From the popular ballad “Let It Go” to the Golden Globe-nominated “Into The Unknown”, the two soundtracks from Disney’s Frozen and Frozen 2 are both comprised of strong catchy songs, but which soundtrack is the best? Brought to life by the same creative team behind the original Frozen soundtrack, Robert Lopez and Kristen Anderson-Lopez returned to write seven new original songs for the Frozen 2 soundtrack. Here’s how the two soundtracks compare.
The Frozen soundtrack set quite a precedent back in 2013 when its original song, “Let It Go”, became a cultural phenomenon overnight. Performed by Idina Menzel, “Let It Go” has yet to be dethroned on Spotify as the most streamed Disney song in the modern catalogue of Disney music, which currently has over 300 million listens. According to Nielsen music, Frozen 2 shared in its predecessor’s success reaching No. 1 on the Billboard 200 albums chart by the third week of its release, with 80,000 album sales in the United States and 51 million streams. Despite not having a stand-out hit similar to “Let It Go,” the Frozen 2 soundtrack is the better soundtrack of the two because it has a wide range of tracks that are consistently strong, and that deepen the audiences’ understanding of the characters and the world they live in.
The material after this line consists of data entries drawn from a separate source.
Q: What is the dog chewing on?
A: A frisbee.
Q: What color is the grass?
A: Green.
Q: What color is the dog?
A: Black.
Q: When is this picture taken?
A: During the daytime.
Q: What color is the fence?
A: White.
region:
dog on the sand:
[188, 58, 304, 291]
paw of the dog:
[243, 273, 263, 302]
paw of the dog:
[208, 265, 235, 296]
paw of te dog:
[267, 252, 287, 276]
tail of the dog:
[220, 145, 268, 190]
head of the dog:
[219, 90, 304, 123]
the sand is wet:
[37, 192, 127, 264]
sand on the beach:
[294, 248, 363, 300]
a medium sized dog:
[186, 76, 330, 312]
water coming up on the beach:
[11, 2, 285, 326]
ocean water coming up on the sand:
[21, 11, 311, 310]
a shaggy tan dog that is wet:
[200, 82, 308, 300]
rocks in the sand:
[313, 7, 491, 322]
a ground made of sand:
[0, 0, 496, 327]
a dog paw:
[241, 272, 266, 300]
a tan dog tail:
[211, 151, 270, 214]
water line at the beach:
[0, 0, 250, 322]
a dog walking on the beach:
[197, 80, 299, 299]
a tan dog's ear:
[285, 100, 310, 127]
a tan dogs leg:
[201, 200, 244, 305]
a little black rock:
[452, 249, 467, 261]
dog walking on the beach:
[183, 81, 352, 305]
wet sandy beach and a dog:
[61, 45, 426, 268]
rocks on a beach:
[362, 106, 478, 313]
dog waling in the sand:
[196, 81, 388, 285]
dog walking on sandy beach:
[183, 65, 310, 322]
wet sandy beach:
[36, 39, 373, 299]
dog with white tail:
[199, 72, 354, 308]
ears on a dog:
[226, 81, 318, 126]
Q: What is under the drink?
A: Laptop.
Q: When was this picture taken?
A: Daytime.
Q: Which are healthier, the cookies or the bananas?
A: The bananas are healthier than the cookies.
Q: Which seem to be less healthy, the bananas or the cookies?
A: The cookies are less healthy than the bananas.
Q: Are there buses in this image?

While many of the songs featured on the Frozen soundtrack may be witty and fun, the content of the tracks are significantly less substantial when compared to the soundtrack of Frozen 2. As the first film in the franchise, many of the songs in Frozen are burdened with the responsibility of introducing the characters to the audience and only has enough time to explore one dimension of their personalities. “In Summer,” the snowman Olaf’s (Josh Gad) serenade to the season in which he describes his excitement about experiencing summer for the first time, highlights Olaf’s innocence as a character that was literally born yesterday thanks to Elsa’s ice magic. Anna’s (Kristen Bell) hyper-aware duet “Love Is An Open Door” presents her as a naive romantic, Disney’s own way of poking fun at its first era of Disney Princesses who fell in love with princes they’d just met. Since “Let it Go” is the only song with a more profound message, it carries the Frozen soundtrack.
As the second film in the franchise, Frozen 2 had the advantage of building on the base established within Frozen andallowed for the characters to develop more within their own individual ballads. Olaf’s solo “When I’m Older” boasts another level of maturity as he sings about one day having the wisdom to look back at his current fears and understand they were unnecessary by changing his perspective. Anna’s journey is elevated from the naive princess to the strong protagonist who learns to stand on her own after she loses her sister within the song “The Next Right Thing.” The Frozen 2 soundtrack explores a similar growth by not relying so heavily on Elsa’s ballads, “Into The Unknown” and “Show Yourself”, to push the story forward, making the entire album stronger as a result.
Not only does Frozen 2 further develop both the major and minor characters within the music of Frozen 2, but the music is also better incorporated into the overall plot of the sequel. A mysterious voice singing to Elsa in the wind is the instigator of the entire plot, which sends her on a journey of self-discovery through the Enchanted Forest. In the opening scenes of Frozen 2, Elsa and Anna’s mother, Iduna (Evan Rachel Wood), sings them the lullaby “All Is Found”, which becomes an important roadmap on their journey, informing Elsa that she’ll find the truth about the past and about herself at the river Ahtohallan.
While the Frozen 2 soundtrack is the stronger of the two, ironically, its strength arises from the very existence of the first Frozen soundtrack. By establishing the characters within the first film, Frozen 2’s soundtrack was all the more enjoyable hearing new melodies from the Disney characters fans already know and love.